Octane (\(\mathrm{C}_{8}\mathrm{H}_{18}\)) has a volume of 1.0 L and a density of 0.70 g/mL. We can convert octane's volume to its mass using the density (mass = volume x density). So, the mass of octane is \( 1.0 \, \mathrm{L} \times 1000 \, \mathrm{mL/L} \times 0.70 \, \mathrm{g/mL} = 700 \, \mathrm{g} \).We know from the balanced chemical equation that one mole of octane (\(\mathrm{C}_{8}\mathrm{H}_{18}\)) needs 12.5 moles of O2 for a complete combustion.

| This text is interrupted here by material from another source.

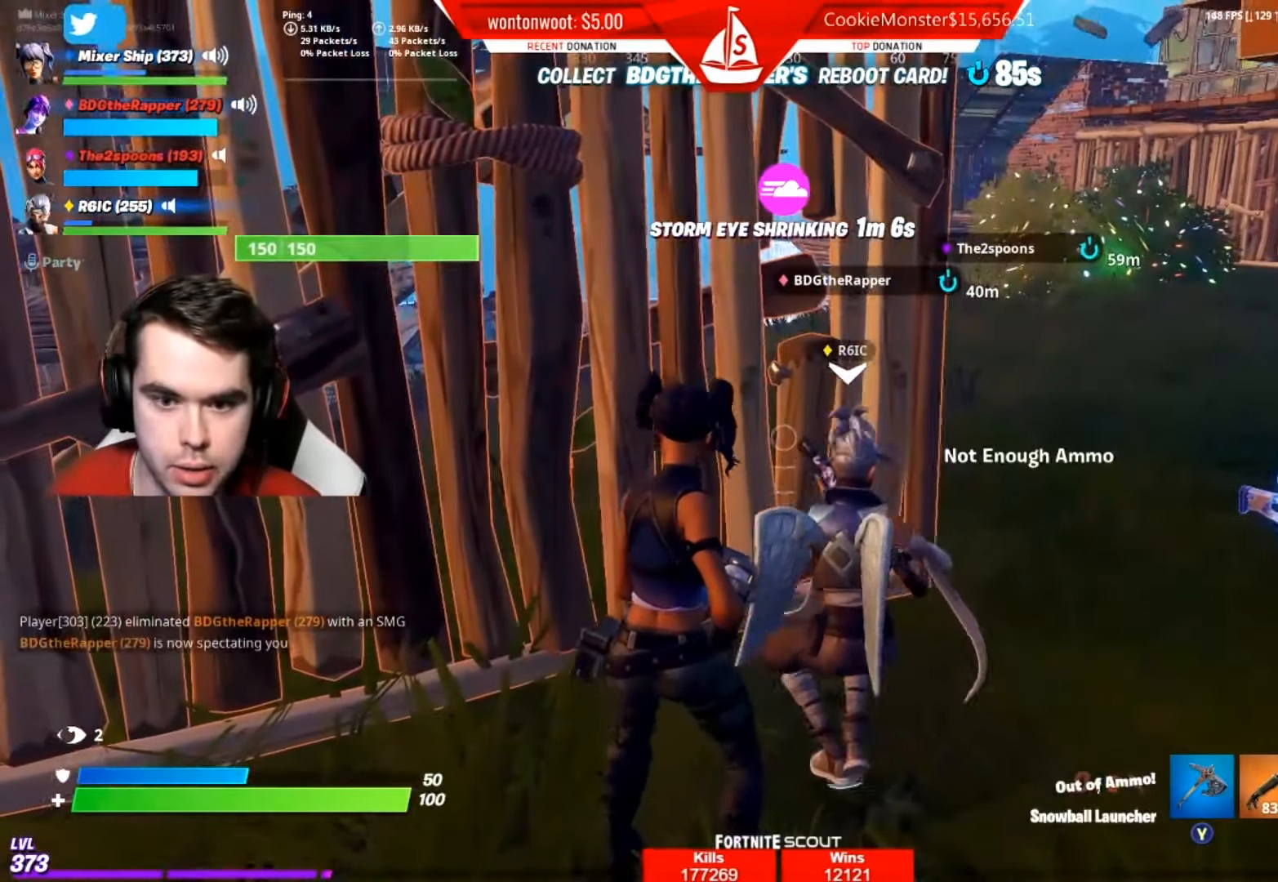
{"buttons": [], "left_stick": "down-left", "right_stick": "center", "events": [[50, "X", "down"], [84, "left_stick", "center"], [117, "X", "up"], [200, "X", "down"], [301, "X", "up"], [384, "X", "down"], [401, "left_stick", "down-left"], [467, "X", "up"]]}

The molecular weight of octane is approximately 114 g/mol. So, the moles of octane are \( 700 \, \mathrm{g} /\, 114 \, \mathrm{g/mol} = 6.14 \, \mathrm{mol} \).Therefore, the moles of O2 needed = \( 6.14 \, \mathrm{mol} octane \times 12.5 \, \mathrm{mol} O_{2} /\, \mathrm{mol} \, \mathrm{octane} = 76.75 \, \mathrm{mol} \, \mathrm{O}_{2} \).

From the ideal gas law, we know that 1 mole of an ideal gas at 1 atm and \(20^{\circ}\) C or \(293 \, \mathrm{K}\) occupies approximately 24.5 L. This gives the volume of O2 required for the combustion as \(76.75 \, \mathrm{mol} \times 24.5 \, \mathrm{L/mol} = 1880.125 \, \mathrm{L}\)

Since only 22% of air by volume is composed of \(\mathrm{O}_{2}\), the total volume of air required can be calculated by dividing the volume of O2 by the volume percentage of O2 in air. So, Volume of air = \( \frac{1880.125 \, \mathrm{L}}{0.22} \approx 8545.1 \, \mathrm{L} \).